A informação dela é confirmada pela Delegacia do Ministério do Trabalho. “Na cidade, existe registro de apenas 442 pessoas deficientes trabalhando”, disse Jamil Leonardi, responsável pelo posto em Franca. A universitária Bruna Cândida da Rocha, 21, é uma dessas pessoas. Ela tem uma doença conhecida como Osteogenesis Imperfecta ou ossos de cristal. Como o nome sugere, o mal causa fragilidade nos ossos e inibe o crescimento. “Eu passei muitos anos procurando uma colocação no mercado de trabalho, mas sempre encontrei as portas fechadas. Só depois que entrei na faculdade, fui contratada pela Receita Federal”.
Por conta das dificuldades, Bruna, que é aluna do 4º ano do curso de Economia do Uni-Facef, resolveu fazer uma tese sobre o mercado de trabalho para os deficientes na cidade. “Cheguei à conclusão de que se de um lado faltam vagas para os deficientes, do outro, também falta qualificação aos interessados.
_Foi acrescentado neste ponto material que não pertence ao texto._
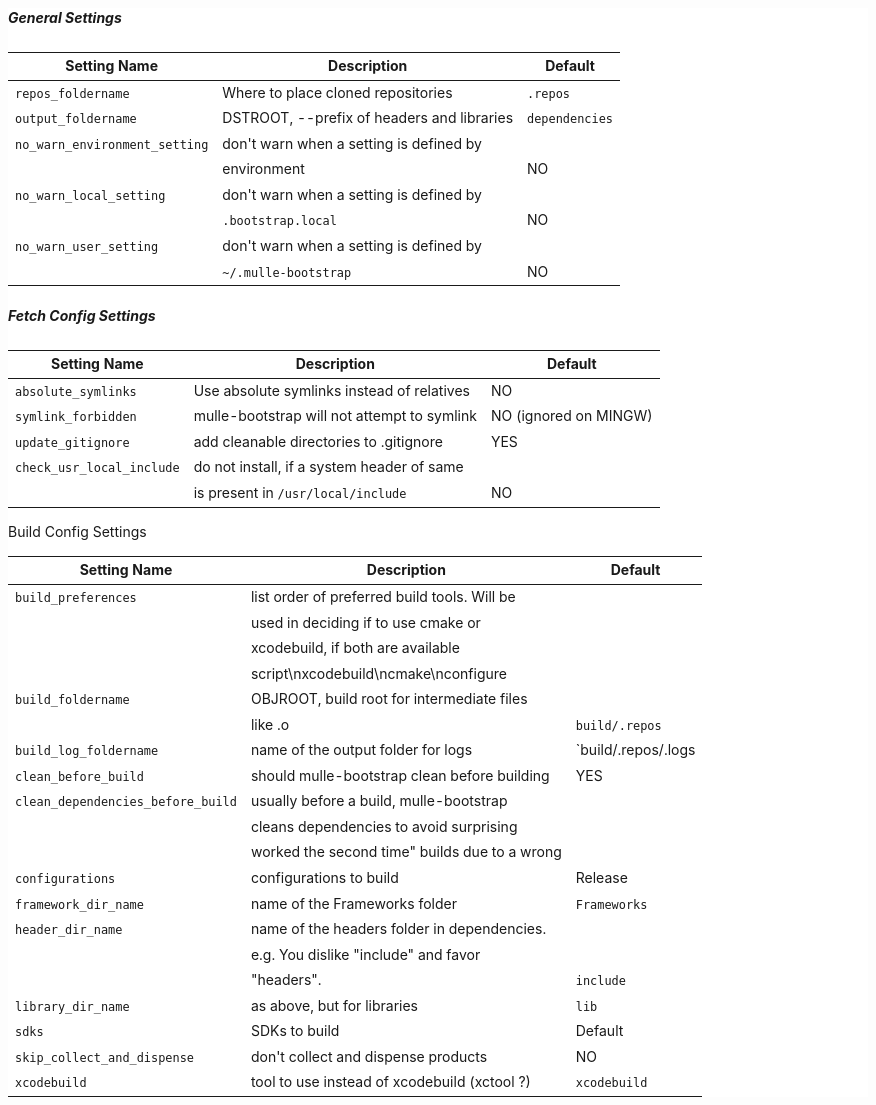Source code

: 
##### General Settings

Setting Name                      |  Description                                  | Default
----------------------------------|-----------------------------------------------|--------------
`repos_foldername`                | Where to place cloned repositories            | `.repos`
`output_foldername`               | DSTROOT, --prefix of headers and libraries    | `dependencies`
`no_warn_environment_setting`     | don't warn when a setting is defined by       |
                                  | environment                                   | NO
`no_warn_local_setting`           | don't warn when a setting is defined by       |
                                  | `.bootstrap.local`                            | NO
`no_warn_user_setting`            | don't warn when a setting is defined by       |
                                  | `~/.mulle-bootstrap`                          | NO


##### Fetch Config Settings

Setting Name                      |  Description                                  | Default
----------------------------------|-----------------------------------------------|--------------
`absolute_symlinks`               | Use absolute symlinks instead of relatives    | NO
`symlink_forbidden`               | mulle-bootstrap will not attempt to symlink   | NO (ignored on MINGW)
`update_gitignore`                | add cleanable directories to .gitignore       | YES
`check_usr_local_include`         | do not install, if a system header of same    |
                                  | is present in `/usr/local/include`            | NO

Build Config Settings

Setting Name                      |  Description                                  | Default
----------------------------------|-----------------------------------------------|--------------
`build_preferences`               | list order of preferred build tools. Will be  |
                                  | used in deciding if to use cmake or           |
                                  | xcodebuild, if both are available             |
                                  | script\nxcodebuild\ncmake\nconfigure          |
`build_foldername`                | OBJROOT, build root for intermediate files    |
                                  | like .o                                       | `build/.repos`
`build_log_foldername`            | name of the output folder for logs            | `build/.repos/.logs
`clean_before_build`              | should mulle-bootstrap clean before building  | YES
`clean_dependencies_before_build` | usually before a build, mulle-bootstrap       |
                                  | cleans dependencies to avoid surprising       |
                                  | worked the second time" builds due to a wrong |
`configurations`                  | configurations to build                       | Release
`framework_dir_name`              | name of the Frameworks folder                 | `Frameworks`
`header_dir_name`                 | name of the headers folder in dependencies.   |
                                  | e.g. You dislike "include" and favor          |
                                  | "headers".                                    | `include`
`library_dir_name`                | as above, but for libraries                   | `lib`
`sdks`                            | SDKs to build                                 | Default
`skip_collect_and_dispense`       | don't collect and dispense products           | NO
`xcodebuild`                      | tool to use instead of xcodebuild (xctool ?)  | `xcodebuild`

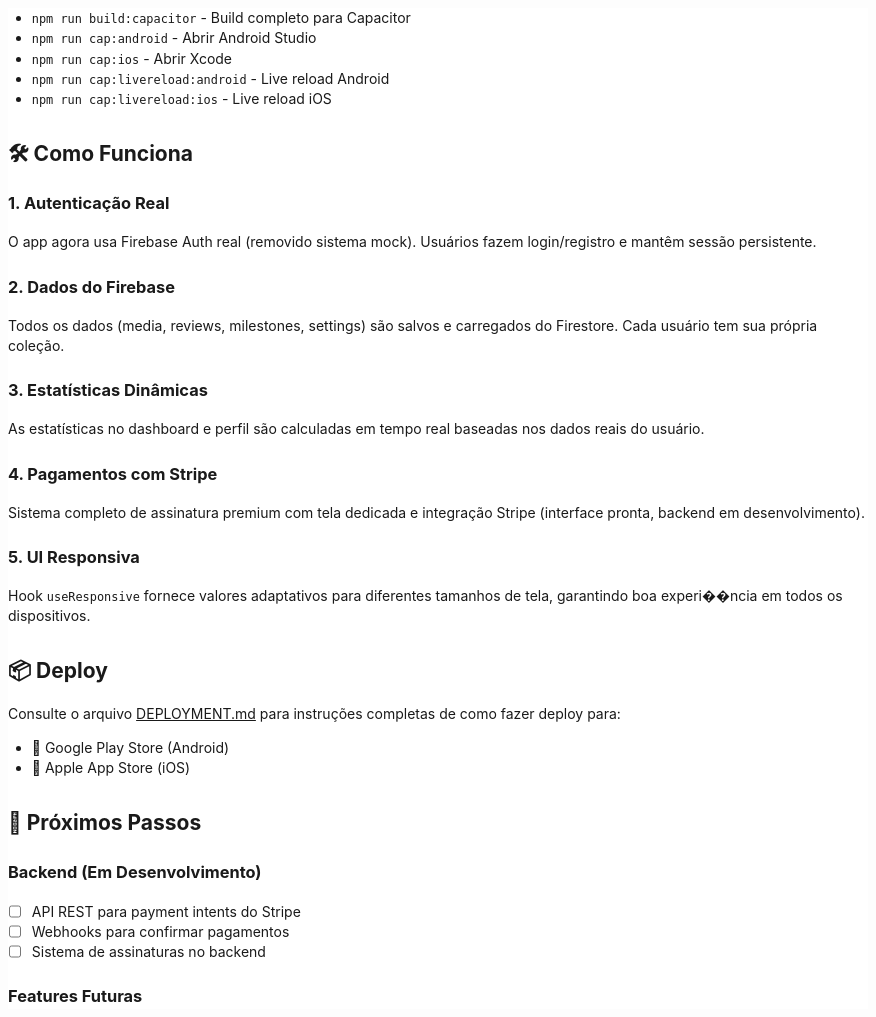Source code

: - `npm run build:capacitor` - Build completo para Capacitor
- `npm run cap:android` - Abrir Android Studio
- `npm run cap:ios` - Abrir Xcode
- `npm run cap:livereload:android` - Live reload Android
- `npm run cap:livereload:ios` - Live reload iOS

## 🛠️ Como Funciona

### 1. **Autenticação Real**

O app agora usa Firebase Auth real (removido sistema mock). Usuários fazem login/registro e mantêm sessão persistente.

### 2. **Dados do Firebase**

Todos os dados (media, reviews, milestones, settings) são salvos e carregados do Firestore. Cada usuário tem sua própria coleção.

### 3. **Estatísticas Dinâmicas**

As estatísticas no dashboard e perfil são calculadas em tempo real baseadas nos dados reais do usuário.

### 4. **Pagamentos com Stripe**

Sistema completo de assinatura premium com tela dedicada e integração Stripe (interface pronta, backend em desenvolvimento).

### 5. **UI Responsiva**

Hook `useResponsive` fornece valores adaptativos para diferentes tamanhos de tela, garantindo boa experi��ncia em todos os dispositivos.

## 📦 Deploy

Consulte o arquivo [DEPLOYMENT.md](./DEPLOYMENT.md) para instruções completas de como fazer deploy para:

- 🤖 Google Play Store (Android)
- 🍎 Apple App Store (iOS)

## 🚧 Próximos Passos

### Backend (Em Desenvolvimento)

- [ ] API REST para payment intents do Stripe
- [ ] Webhooks para confirmar pagamentos
- [ ] Sistema de assinaturas no backend

### Features Futuras
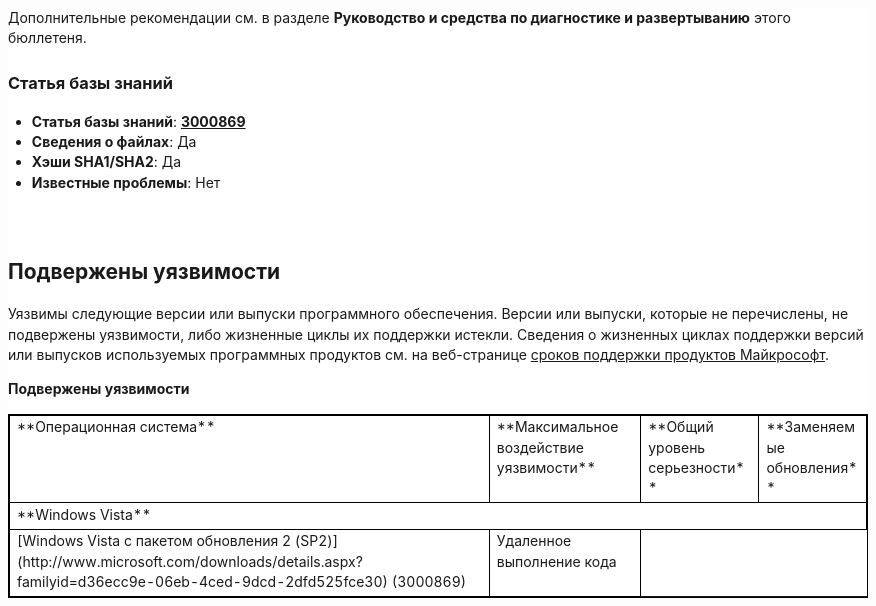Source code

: Дополнительные рекомендации см. в разделе **Руководство и средства по диагностике и развертыванию** этого бюллетеня.

### Статья базы знаний

-   **Статья базы знаний**: [**3000869**](https://support.microsoft.com/kb/3000869)
-   **Сведения о файлах**: Да
-   **Хэши SHA1/SHA2**: Да
-   **Известные проблемы**: Нет

 

Подвержены уязвимости
---------------------

<span id="sectionToggle0"></span>
Уязвимы следующие версии или выпуски программного обеспечения. Версии или выпуски, которые не перечислены, не подвержены уязвимости, либо жизненные циклы их поддержки истекли. Сведения о жизненных циклах поддержки версий или выпусков используемых программных продуктов см. на веб-странице [сроков поддержки продуктов Майкрософт](http://go.microsoft.com/fwlink/?linkid=21742).

**Подвержены уязвимости** 

 
<table style="border:1px solid black;">
<tr>
<td style="border:1px solid black;">
**Операционная система**

</td>
<td style="border:1px solid black;">
**Максимальное воздействие уязвимости**

</td>
<td style="border:1px solid black;">
**Общий уровень серьезности**

</td>
<td style="border:1px solid black;">
**Заменяемые обновления**

</td>
</tr>
<tr>
<td style="border:1px solid black;" colspan="4">
**Windows Vista**

</td>
</tr>
<tr>
<td style="border:1px solid black;">
[Windows Vista с пакетом обновления 2 (SP2)](http://www.microsoft.com/downloads/details.aspx?familyid=d36ecc9e-06eb-4ced-9dcd-2dfd525fce30)  
(3000869)

</td>
<td style="border:1px solid black;">
Удаленное выполнение кода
Poucos deficientes concluíram o ensino médio e menos ainda chegaram à faculdade”.
Para tentar vencer essas barreiras, a Associação dos Deficientes criou um banco de currículos. “Recebemos os dados dos deficientes e encaminhamos para as empresas. É a forma que temos para ajudar, além, é claro, de orientá-los a sempre se qualificar.”